Ok, basically, here's what's happening. neskaya.net and subdomain.neskaya.net use separate virtual hosts in the configuration of the webserver. Each virtual host has its own "DocumentRoot" directive, which means that / refers to a different folder on the server, depending on whether it's called from the subdomain or otherwise. Example:

Code:
NameVirtualHost *
<VirtualHost *>
    ServerName "neskaya.net"
    DocumentRoot "C:/htdocs/neskaya"
</VirtualHost>

<VirtualHost *>
    ServerName "subdomain.neskaya.net"
    DocumentRoot "C:/neskaya/subdomain"
</VirtualHost>
Let say you have a link with the href attribute: "/referrers/click.php". In the main site, the webserver will serve the file from C:/htdocs/neskaya, while in the subdomain it will try to serve from C:/neskaya/subdomain.
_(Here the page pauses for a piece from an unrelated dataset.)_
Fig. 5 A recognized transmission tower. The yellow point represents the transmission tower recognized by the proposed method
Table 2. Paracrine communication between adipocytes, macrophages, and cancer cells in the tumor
I can think of a couple of solutions for the problem, though neither is particularly elegant.

The first and most obvious of the two is to include a full path in the href attribute of the links in the subdomain, i.e. have href="http://neskaya.net/referrers/click.php" in the problematic anchor tags. This way, you're disregarding the domain it comes from, but the potential drawback is that it makes it easier to be called from any domain. Why someone would want to do that is totally beyond me though and by looking at the current source, one can fairly easily figure out where the actual click.php file is hosted if they use their heads a little, so it's pretty much irrelevant.

The second solution is to write yourself a little redirect script and host it on the subdomain. You'd need to handle the referrer based on GET or POST variables and fairly heavily modify that referrer script, so it's probably not even worth it.